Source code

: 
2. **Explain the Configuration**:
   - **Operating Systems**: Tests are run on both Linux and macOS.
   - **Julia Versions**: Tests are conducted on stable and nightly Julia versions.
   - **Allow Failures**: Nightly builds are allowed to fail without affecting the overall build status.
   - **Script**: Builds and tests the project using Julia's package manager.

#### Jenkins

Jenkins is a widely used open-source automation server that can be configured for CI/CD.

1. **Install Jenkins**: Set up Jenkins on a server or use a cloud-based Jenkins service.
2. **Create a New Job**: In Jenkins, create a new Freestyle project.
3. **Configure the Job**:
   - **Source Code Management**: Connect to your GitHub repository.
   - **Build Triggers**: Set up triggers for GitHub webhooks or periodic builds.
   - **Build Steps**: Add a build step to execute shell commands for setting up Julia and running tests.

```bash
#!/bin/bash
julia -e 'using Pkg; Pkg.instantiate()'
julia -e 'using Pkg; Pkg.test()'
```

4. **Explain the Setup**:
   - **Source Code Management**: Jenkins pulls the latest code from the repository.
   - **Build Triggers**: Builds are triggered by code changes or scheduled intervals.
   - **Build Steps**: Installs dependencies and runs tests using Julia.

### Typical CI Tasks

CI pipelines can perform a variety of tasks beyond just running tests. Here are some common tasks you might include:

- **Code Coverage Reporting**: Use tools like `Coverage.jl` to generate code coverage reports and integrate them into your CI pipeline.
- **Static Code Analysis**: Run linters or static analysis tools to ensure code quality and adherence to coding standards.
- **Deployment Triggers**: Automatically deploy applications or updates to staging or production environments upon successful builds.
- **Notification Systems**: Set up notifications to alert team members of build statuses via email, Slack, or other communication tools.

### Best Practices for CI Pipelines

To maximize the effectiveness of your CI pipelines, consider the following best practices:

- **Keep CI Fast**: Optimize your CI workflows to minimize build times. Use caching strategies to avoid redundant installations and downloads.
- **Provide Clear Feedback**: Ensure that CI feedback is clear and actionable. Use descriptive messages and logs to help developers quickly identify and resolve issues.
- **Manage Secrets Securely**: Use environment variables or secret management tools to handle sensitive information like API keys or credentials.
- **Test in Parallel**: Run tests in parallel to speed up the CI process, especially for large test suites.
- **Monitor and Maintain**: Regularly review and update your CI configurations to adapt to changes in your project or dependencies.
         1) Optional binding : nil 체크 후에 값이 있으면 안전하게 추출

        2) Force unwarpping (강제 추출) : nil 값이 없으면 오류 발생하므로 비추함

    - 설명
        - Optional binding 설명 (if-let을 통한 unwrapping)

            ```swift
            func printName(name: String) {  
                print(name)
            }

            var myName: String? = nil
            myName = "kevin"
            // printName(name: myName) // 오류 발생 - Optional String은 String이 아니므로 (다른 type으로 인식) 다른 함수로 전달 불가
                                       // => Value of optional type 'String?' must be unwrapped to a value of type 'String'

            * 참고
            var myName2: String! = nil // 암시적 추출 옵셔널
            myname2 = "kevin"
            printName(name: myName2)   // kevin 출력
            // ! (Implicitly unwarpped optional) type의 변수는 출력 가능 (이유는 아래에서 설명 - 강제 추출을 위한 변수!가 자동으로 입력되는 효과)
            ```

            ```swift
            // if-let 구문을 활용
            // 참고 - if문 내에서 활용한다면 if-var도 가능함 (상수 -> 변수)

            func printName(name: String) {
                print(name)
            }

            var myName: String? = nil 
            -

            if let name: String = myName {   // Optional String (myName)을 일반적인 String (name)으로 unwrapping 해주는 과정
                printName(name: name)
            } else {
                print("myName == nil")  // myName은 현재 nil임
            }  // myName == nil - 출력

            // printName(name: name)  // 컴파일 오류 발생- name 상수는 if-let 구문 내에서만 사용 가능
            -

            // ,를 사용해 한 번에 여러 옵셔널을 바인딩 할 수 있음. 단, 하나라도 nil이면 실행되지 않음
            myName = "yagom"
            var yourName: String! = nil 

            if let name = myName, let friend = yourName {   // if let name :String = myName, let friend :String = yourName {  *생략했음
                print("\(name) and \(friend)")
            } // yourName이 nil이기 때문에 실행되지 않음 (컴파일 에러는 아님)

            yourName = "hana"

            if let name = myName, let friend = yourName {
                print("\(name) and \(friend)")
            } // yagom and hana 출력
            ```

- - - - -

**Exercise brief:**
Print, from the entries above, the line with "CI pipelines can", the line with "- **Static Code" and all lines between them, exactly and with nothing else.

**Response to the task:**
CI pipelines can perform a variety of tasks beyond just running tests. Here are some common tasks you might include:

- **Code Coverage Reporting**: Use tools like `Coverage.jl` to generate code coverage reports and integrate them into your CI pipeline.
- **Static Code Analysis**: Run linters or static analysis tools to ensure code quality and adherence to coding standards.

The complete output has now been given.